Выбрать главу

В Кустанае тех лет почти святой обязанностью любого жителя было регулярное посещение областного драматического театра. Что крайне изумляло гостей  города и командированных. Артисты в нем были на редкость хорошие, яркие и талантливые. Какое-то время по таинственной причине жил  у нас и выходил на сцену в главных ролях потрясающий и переполненный шармом Василий Васильевич Меркурьев. Народный артист и любимец. И он, и все не народные играли с душой, увлеченно, самозабвенно. Наверное, потому, что в театр всегда ходили только благодарные, воспитанные на высокой литературе и обожающие местную режиссуру граждане. А уважали культ Мельпомены все жители поголовно. В городе не было, наверное, ни одного человека, кроме прикованных к постели тяжкой болезнью, кто не посмотрел хотя бы пары спектаклей. Дощатый пол зрительного зала был всегда так перегружен, что не проваливался только чудом. В зале одинаково вдохновленно сидели рядышком, отмахиваясь от духоты большими листками программок, учителя, врачи, пролетариат, откинувшиеся условно-досрочно уголовники, ссыльные и освободившиеся политические. Регулярно приходили служители культа из единственной церкви, студенты, пенсионеры и разночинные представители власти. Там народ исполнял сразу три желания: себя показывал, на других поглядывал и запоминался общему собранию зрителей как человек культурно развитый,  а не затюканный обыденностью бедолага. Одевались граждане, приходя в храм искусства, в лучшее своё. Как на праздник. Даже блатные надевали и не снимали свои лучшие клетчатые кепки и художественно  сплетенные вручную кожаные брючные ремни с разными узорами и бляхами, отлитыми в виде тюремного окошка с решеткой.  Гуляли по фойе до второго звонка степенно, красиво, достойно. Я тоже ходил в театр лет с восьми на детские спектакли и в юности – на взрослые. И все мои дружки и подружки  часто светились то в фойе у буфета, то на последних рядах и балконе.

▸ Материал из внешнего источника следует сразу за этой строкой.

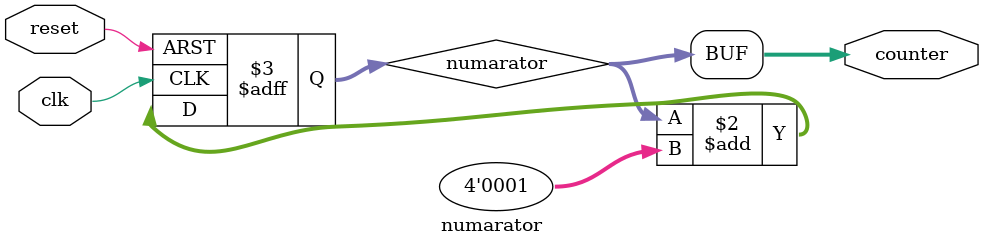
<source format=v>
`timescale 1ns/1ns

module numarator(input clk, reset, output[3:0] counter);

	reg [3:0] numarator;

	always @(posedge clk or posedge reset)

	begin
	if(reset)
	 numarator <= 4'd0;
	else
	 numarator <= numarator + 4'd1;
	end 
	assign counter = numarator;

endmodule

</source>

  Напрасно люди из больших городов часто держат провинцию за отхожее место. Точнее – за болото, в котором только пьют водку, играют на гармошках, в домино и в карты, ругаются матом и через силу ходят на нелюбимую работу.

Это, конечно, заблуждение и несусветная гордыня людей, завороженных непомерными масштабами своих раздувшихся городов. Местечки провинциальные выносят на самые вершины любого дела побольше талантов, чем столицы всякие и нашпигованные кем ни попадя «миллионники».

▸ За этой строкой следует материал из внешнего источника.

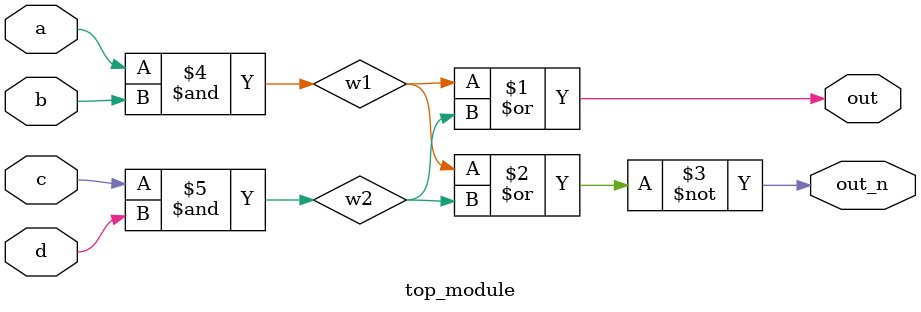
<source format=v>
module top_module(    input a,    input b,    input c,    input d,    output out,    output out_n   ); 

    wire w1;
    wire w2;
    assign out=w1|w2;
    assign out_n=~(w1|w2);
    assign w1=a&b;
    assign w2=c&d;
    
endmodule

</source>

  Вообще, сумбур послевоенный и пугливая несправедливость тех ещё чиновников послевоенных, подозревающих в ярких гражданах скрытых подрывников советской власти, неожиданно сделали доброе дело. Они  собрали в Кустанае такой  пестрый интернациональный и статусный калейдоскоп из граждан Союза, что в нем одновременно мирно жили отпетые отсидевшие бандиты, воры и разбойники, авторы учебников, по которым учились в школах и в институте нашем педагогическом. Всякие профессора, ученые, первоклассные врачи, актёры, удивительно талантливые инженеры, рабочие самых нужных отраслей с высшими разрядами, аристократы чуть ли не в пятом поколении и колхозники, изгнанные из родных краёв за несвоевременные свежие мысли об оживлении деревни. Отсюда и общая атмосфера городская вдыхалась всеми с учетом того, что дышали в  атмосферу эту очень контрастные по житейским понятиям  и правилам земляки.

Я, например, с семи лет    записался сразу в три библиотеки из девяти, а ещё кроме спортзала честно и не без пользы всегда ходил до 15 лет в кружок киномехаников, радиолюбителей,  мастерскую художественного выдува из стекла,  в изостудию, в музыкальную школу по классу баяна и на курсы юных водителей грузового транспорта. Но время всё равно оставалось. На драки «улица на улицу и район на район», на первую любовь, на лыжи зимой. Мы с пацанами катались на них с горы, падающей к Тоболу, а ещё мотались на коротких лыжах, привязанных к валенкам сыромятными ремнями, за тридцать восемь километров в воинскую часть, где за белым бетонным забором возвышались холмы, а на них стояли военные «студебеккеры» с радарами и высотомерами. Нас пускали через проходной пост, кормили в белостенной солдатской столовой на длинных, метров по пять, столах. Потом водили по части, запускали на пять минут в огромные будки радарных машин, набитых от пола до потолка всякими приборами и экранами. Потом мы, радостные и сытые, пёрлись, уже помедленнее в город. Домой попадали уже в темноте.  Всё, о чем  я так долго рассказывал сейчас, всё, что  вспомнил, было и радостью постоянной, и счастьем. Которые, я повторю ещё раз, приходили каждый день как дорогие родственники в гости. Их не надо было искать и звать. Они сами хотели первыми найти  тебя и быть рядом всегда.